Der Stuttgarter Philosoph Spaemann passt in keine Schublade. Im Literaturhaus hat er sein Buch "Nach uns die Kernschmelze" vorgestellt.

Stuttgart – Der Philosoph Robert Spaemann lässt sich in keine Schublade stecken. In den 50er Jahren wandte er sich gegen eine atomare Aufrüstung Deutschlands, in den 80er Jahren setzte er sich jedoch für die Stationierung von Pershing-Raketen ein, weil er an die Logik der Abschreckung glaubte. Und mit der gleichen Schärfe, mit der er seit Jahrzehnten gegen die Atomkraft anschreibt und anspricht, geht er auch gegen Abtreibung und Sterbehilfe vor. Auch politisch lässt er sich nicht verorten: die Energiepolitik der Bundesregierung bezeichnet er als „Zickzackkurs“, doch an den Alternativplänen der Grünen zweifelt er ebenso. Am Dienstagabend erläuterte der 84-Jährige im Stuttgarter Literaturhaus unaufgeregt und charmant, wie das alles für ihn zusammenpasst.

 

Das "Prinzip Hoffnung"

Sein Glaube sei nicht das verbindende Element, sagt Spaemann, der nach dem Tod der Mutter als Sohn eines spät geweihten katholischen Priesters aufwuchs. „Sie werden in meinen philosophischen Arbeiten keine religiösen Argumente finden.“ Seine Positionen gehen vielmehr auf eine grundsätzliche Skepsis zurück: Spaemann bezeichnet es als „Prinzip Hoffnung“, darauf zu setzen, dass technischer Fortschritt und menschliche Einsicht schon verhindern werden, dass es zum Schlimmsten kommt. Er hält es für ein schlechtes „Kennzeichen unserer gegenwärtigen Zivilisation“, Risiken auf die Nachwelt abzuwälzen: etwa die Staatsschulden und den Atommüll.

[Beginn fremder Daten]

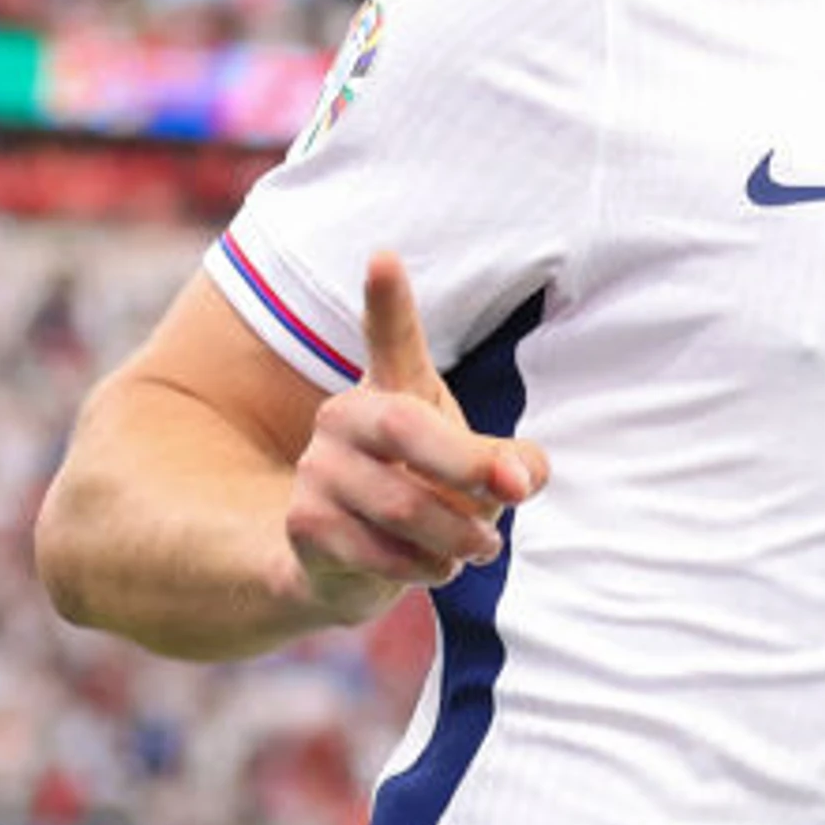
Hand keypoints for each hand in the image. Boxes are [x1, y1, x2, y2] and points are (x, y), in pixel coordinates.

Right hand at [283, 253, 548, 620]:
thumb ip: (511, 464)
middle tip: (511, 500)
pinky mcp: (305, 525)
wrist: (352, 565)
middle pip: (407, 428)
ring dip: (457, 535)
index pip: (390, 337)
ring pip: (401, 504)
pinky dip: (424, 567)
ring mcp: (317, 469)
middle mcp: (343, 417)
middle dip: (469, 469)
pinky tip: (435, 566)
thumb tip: (520, 477)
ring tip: (480, 545)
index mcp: (390, 390)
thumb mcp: (476, 472)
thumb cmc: (425, 494)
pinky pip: (379, 552)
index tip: (384, 257)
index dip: (388, 300)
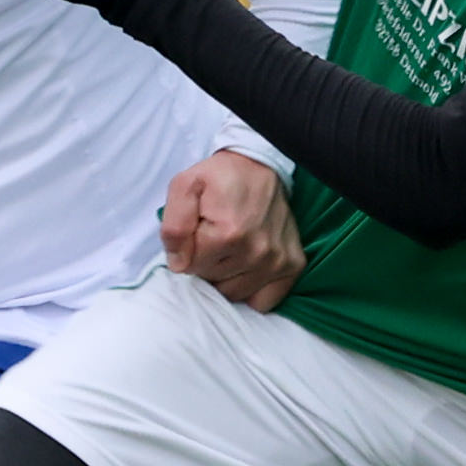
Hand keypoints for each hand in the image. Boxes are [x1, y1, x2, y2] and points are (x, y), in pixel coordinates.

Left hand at [164, 149, 302, 311]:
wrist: (259, 165)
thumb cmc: (219, 177)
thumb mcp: (184, 186)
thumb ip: (173, 226)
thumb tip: (178, 263)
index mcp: (228, 234)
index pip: (190, 267)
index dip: (186, 249)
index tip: (196, 230)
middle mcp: (257, 252)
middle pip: (212, 282)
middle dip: (205, 263)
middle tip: (212, 237)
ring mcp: (277, 261)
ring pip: (234, 293)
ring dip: (226, 277)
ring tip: (229, 249)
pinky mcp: (292, 265)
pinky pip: (264, 300)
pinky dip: (252, 290)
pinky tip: (246, 267)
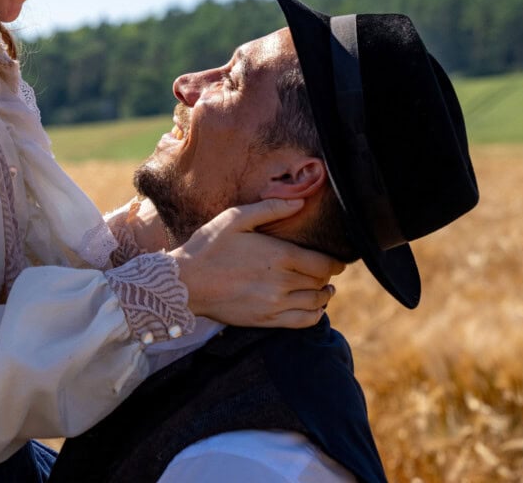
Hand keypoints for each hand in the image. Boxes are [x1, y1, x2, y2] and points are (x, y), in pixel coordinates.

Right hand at [171, 198, 344, 328]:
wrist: (185, 282)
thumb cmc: (209, 246)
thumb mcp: (236, 218)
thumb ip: (271, 209)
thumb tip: (301, 202)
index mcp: (279, 255)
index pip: (324, 263)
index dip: (334, 262)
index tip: (336, 261)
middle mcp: (282, 282)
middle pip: (321, 282)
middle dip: (326, 276)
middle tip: (322, 271)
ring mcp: (275, 304)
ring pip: (317, 302)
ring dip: (324, 295)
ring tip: (322, 289)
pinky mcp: (266, 320)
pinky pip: (304, 321)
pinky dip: (315, 314)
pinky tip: (312, 307)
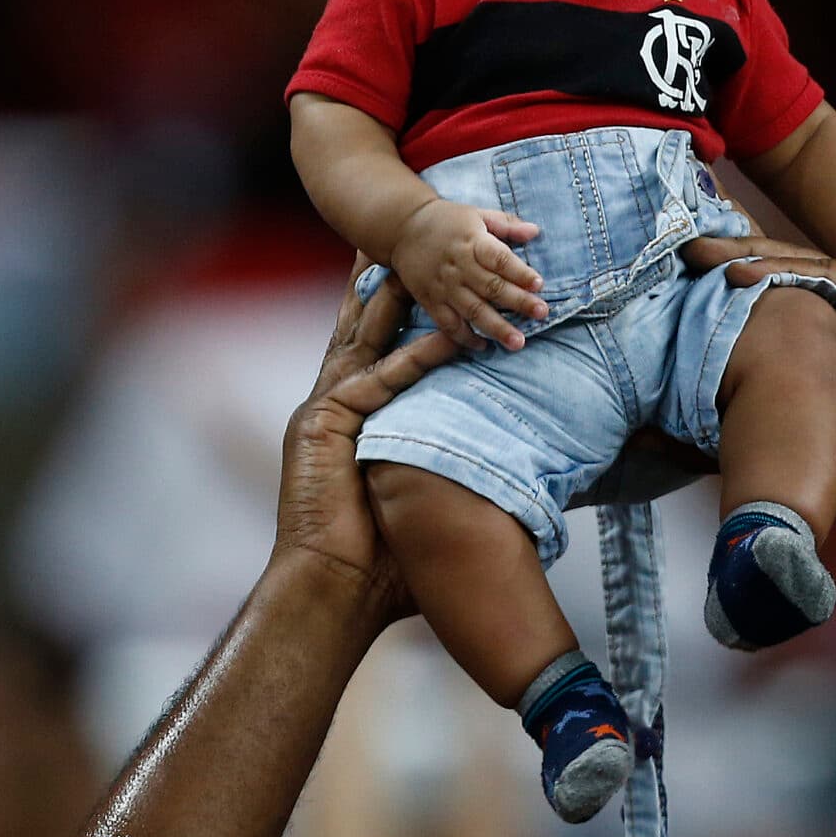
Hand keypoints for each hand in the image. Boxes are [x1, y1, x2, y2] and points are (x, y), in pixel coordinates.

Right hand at [274, 260, 459, 619]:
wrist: (333, 590)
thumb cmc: (380, 563)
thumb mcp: (420, 502)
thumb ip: (451, 475)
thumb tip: (514, 483)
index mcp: (346, 420)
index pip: (370, 352)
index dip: (389, 315)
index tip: (409, 279)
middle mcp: (330, 407)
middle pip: (358, 330)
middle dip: (377, 286)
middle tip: (398, 246)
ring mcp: (322, 413)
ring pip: (363, 342)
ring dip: (392, 302)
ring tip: (418, 264)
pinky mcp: (321, 425)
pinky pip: (375, 382)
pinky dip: (410, 359)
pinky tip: (443, 336)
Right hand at [389, 199, 548, 351]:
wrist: (402, 228)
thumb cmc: (447, 221)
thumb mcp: (477, 214)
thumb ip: (507, 225)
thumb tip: (535, 232)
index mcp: (473, 242)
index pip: (500, 259)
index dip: (520, 272)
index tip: (540, 284)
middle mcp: (459, 267)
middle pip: (492, 287)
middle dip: (518, 302)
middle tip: (542, 313)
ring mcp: (444, 287)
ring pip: (473, 311)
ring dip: (497, 328)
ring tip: (518, 342)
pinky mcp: (430, 301)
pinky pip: (448, 324)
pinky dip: (465, 337)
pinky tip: (484, 346)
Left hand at [680, 235, 835, 500]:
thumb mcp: (791, 415)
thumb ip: (749, 402)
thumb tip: (672, 414)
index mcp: (816, 335)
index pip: (767, 298)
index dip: (727, 289)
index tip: (683, 282)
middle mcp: (835, 310)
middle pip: (777, 273)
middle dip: (730, 258)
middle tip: (687, 251)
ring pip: (796, 265)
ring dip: (748, 256)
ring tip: (705, 255)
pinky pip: (824, 272)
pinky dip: (783, 269)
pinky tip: (742, 272)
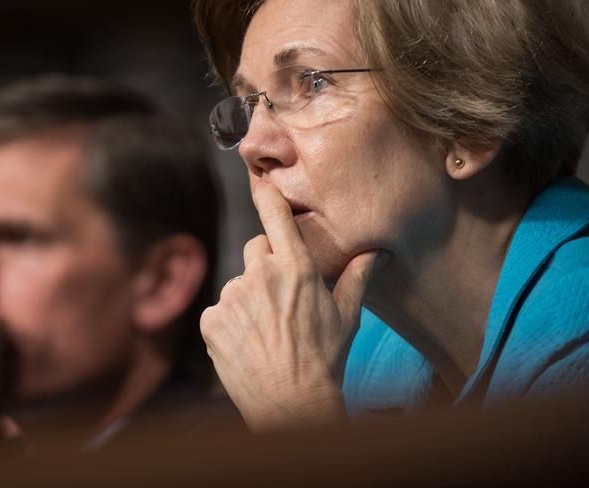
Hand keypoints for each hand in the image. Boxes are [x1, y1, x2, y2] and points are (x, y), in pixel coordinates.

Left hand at [199, 182, 386, 431]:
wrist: (291, 404)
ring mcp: (232, 297)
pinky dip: (229, 323)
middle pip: (257, 250)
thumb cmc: (325, 359)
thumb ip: (357, 277)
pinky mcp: (210, 320)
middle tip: (282, 300)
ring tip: (268, 332)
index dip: (268, 197)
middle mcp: (260, 275)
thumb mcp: (347, 316)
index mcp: (296, 268)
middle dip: (267, 266)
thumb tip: (377, 251)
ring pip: (238, 284)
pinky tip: (248, 344)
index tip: (262, 183)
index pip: (276, 217)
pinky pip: (219, 310)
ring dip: (248, 299)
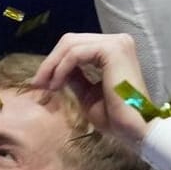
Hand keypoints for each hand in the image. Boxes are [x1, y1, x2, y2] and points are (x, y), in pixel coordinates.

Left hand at [33, 32, 153, 148]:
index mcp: (112, 50)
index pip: (75, 45)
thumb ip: (74, 76)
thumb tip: (56, 68)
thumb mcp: (86, 92)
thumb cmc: (114, 116)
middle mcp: (117, 42)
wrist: (133, 128)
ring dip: (52, 65)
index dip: (54, 61)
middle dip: (49, 62)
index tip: (40, 82)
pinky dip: (61, 68)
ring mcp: (117, 43)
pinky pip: (76, 53)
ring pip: (70, 44)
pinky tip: (57, 85)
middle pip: (70, 41)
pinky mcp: (113, 50)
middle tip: (37, 83)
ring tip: (46, 86)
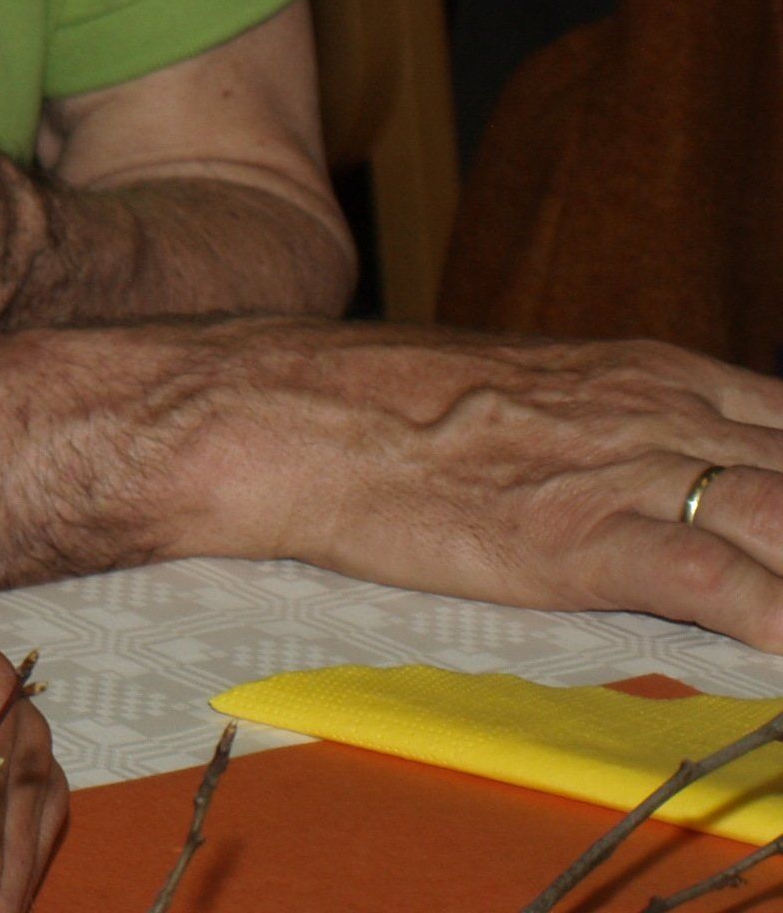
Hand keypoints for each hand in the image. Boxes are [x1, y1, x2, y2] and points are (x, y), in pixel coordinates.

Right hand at [194, 325, 782, 646]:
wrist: (286, 411)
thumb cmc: (390, 406)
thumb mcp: (534, 387)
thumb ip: (620, 420)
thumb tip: (675, 473)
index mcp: (656, 373)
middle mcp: (661, 412)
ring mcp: (623, 472)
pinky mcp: (577, 539)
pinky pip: (713, 579)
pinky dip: (769, 617)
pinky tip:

„Nach uns die Kernschmelze“ heißt ein schmales Bändchen, das der Verlag Klett-Cotta kurz nach der Havarie in Fukushima herausgebracht hat und das auch der Veranstaltung im Literaturhaus ihren Titel gab. Darin führt Spaemann, der seine Professorenkarriere in den 60er Jahren in Stuttgart begann, noch einmal aus, was er schon immer gesagt hat: Atomenergie sei unverantwortbar, weil sie mit der Möglichkeit irreversibler Schäden an der Natur und an künftigen Generationen einhergehe. Aber so geduldig Spaemann im Literaturhaus alle Fragen zum sicher hundertsten Mal routiniert beantwortet – auch für ihn gibt es Grenzen. Einer Frage des Moderators und „Zeit“-Feuilletonisten Ijoma Mangold verweigert er sich: Er will nicht begründen müssen, warum er die Atombombe ablehnt. Wer für die Atombombe sei, sagt er, habe Schläge verdient, aber keine Argumente.

Buchhinweis: Robert Spaemann: Nach uns die Kernschmelze. Hybris im atomaren Zeitalter. Verlag Klett-Cotta, Stuttgart 2011, 12,95 Euro.